16318934411324396504474087841076.jpgI am making this marine engine but I don't know how to make the eccentric. Its off set by 2mm with a 30 deg angle, I know how to off set 2mm but a bit lost with the 30 deg. Also the eccentric has a 1.6mm cut but the arm has a M2 diameter on the bottom.,is this M2 with a 1.6mm spigot to hold the two straps in place.16318933977505728651777667758850.jpg

I am self taught with turning and milling,so learning the hard way but get there in the end.

Thanks Bob

Edited By BOB BLACKSHAW on 17/09/2021 17:03:33

noel shelley17/09/2021 17:52:45
758 forum posts
19 photos

Is it a stuart D10 ? From the pictures it looks like one, in which case there is a small book on building this engine. Title, Building a verticle Steam Engine, published by Tee Publishing. I think it is still available. Good Luck. Noel

HOWARDT17/09/2021 18:11:56
778 forum posts
28 photos

You could either machine from one piece using offset centres to turn the part or create one eccentric with the boss and through hole, with another eccentric which can be fixed to the first with the correct angular position.
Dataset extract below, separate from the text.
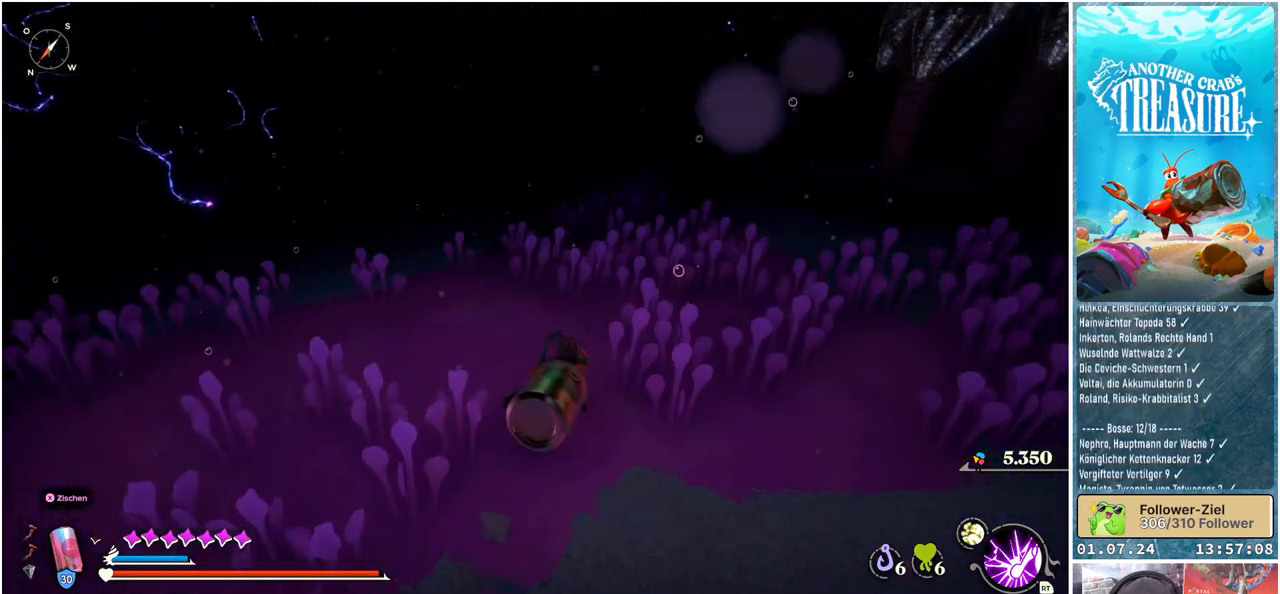
{"buttons": [], "left_stick": "up", "right_stick": "center", "events": []}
Ramon Wilson17/09/2021 18:18:48
1194 forum posts
296 photos

Hi Bob, if you take a look here you can see how I aproached the same problem on the Stuart D10 rebuild I did.

I made the two eccentrics separately which gives independent movement rather than a double eccentric set forever as machined.
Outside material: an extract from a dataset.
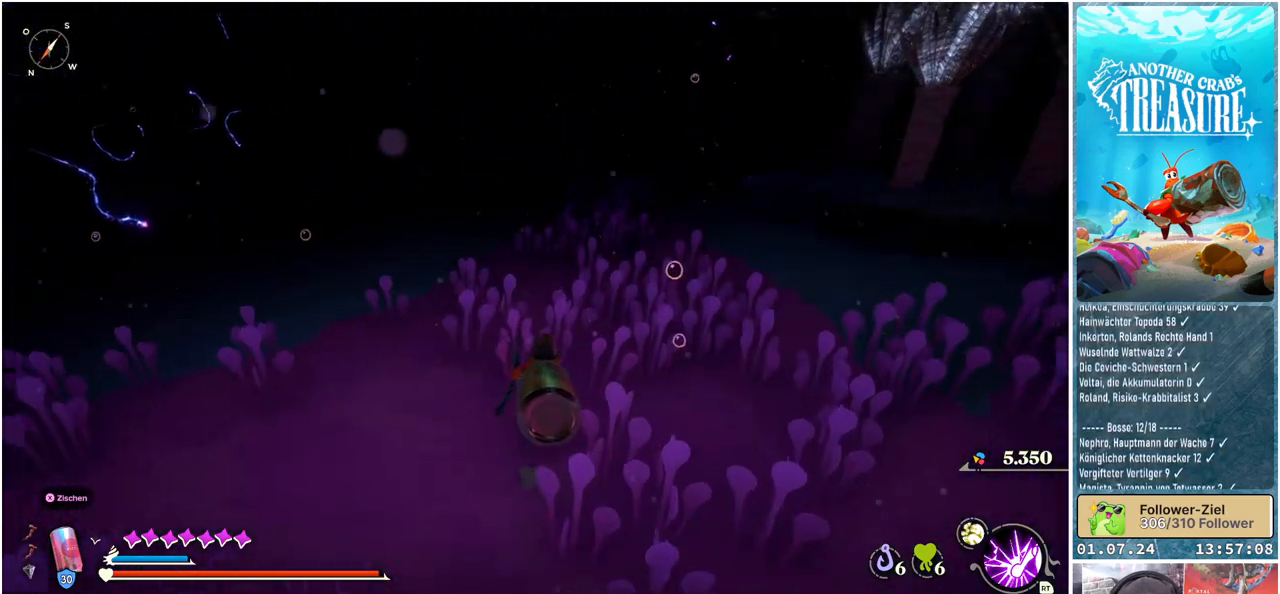
{"buttons": [], "left_stick": "up-right", "right_stick": "center", "events": [[450, "left_stick", "up-right"]]}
By making the sliding plate and using the faceplate the job becomes very easy.

Hope that helps - Tug

John Olsen18/09/2021 04:36:13
1196 forum posts
92 photos
1 articles

OK, this is not a Stuart. Not that that matters for the questions, and it looks like a nice design.
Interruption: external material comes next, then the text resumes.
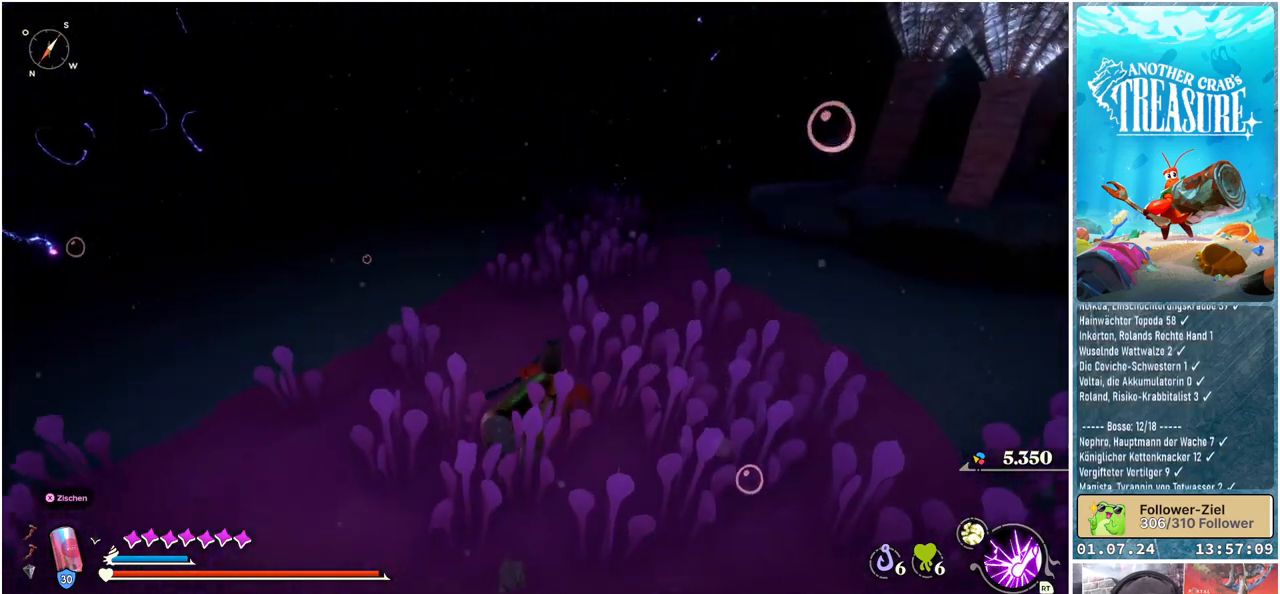
{"buttons": [], "left_stick": "up", "right_stick": "center", "events": [[117, "right_stick", "right"], [333, "left_stick", "up"], [400, "right_stick", "center"]]}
If the two eccentrics are being made in one piece, then the angle between them would matter, however if as is more usual they are made as two parts, then the angle only matters when you set them up on the shaft, one being set for each direction. Since your eccentrics are supposed to have a groove, there is nothing to stop you having a small grub screw set down inside the groove to bear on the shaft, so each eccentric can be set separately

The hole in the bottom of the strap is for a small screw with a spigot on the end. The thread only goes as far as the thickness of the strap, and the spigot protrudes into the groove on the eccentric strap. This stops the strap working sideways on the eccentric. Some designs make the strap with a groove and the eccentric with a ridge around it, which is more like full size practice and would provide more surface in contact. But that is more tricky to machine, especially in small sizes.


JasonB18/09/2021 07:06:03
21435 forum posts
2448 photos
1 articles

It's the J L Soumard design.

You can also do it by just marking out two positions rather than the usual one and resetting in the 4 jaw for each of the two eccentrics.

If you are only going to run on air then the 30deg may be a bit much so might be better to make them separate so you can adjust to get smooth running. If so make the inner eccentric with a boss the full 8mm long (might need to reduce diameter to say 7mm and then have a separate outer eccentric bored to fit the boss and set with a grubscerw

As John says the 1.6mm slot takes the core diameter of a turned down M2 thread

BOB BLACKSHAW18/09/2021 07:46:03
430 forum posts
104 photos

Morning all, thanks for the advice on the eccentric, as advised it's best to make them separate. It's a JL Soumard design, quite small.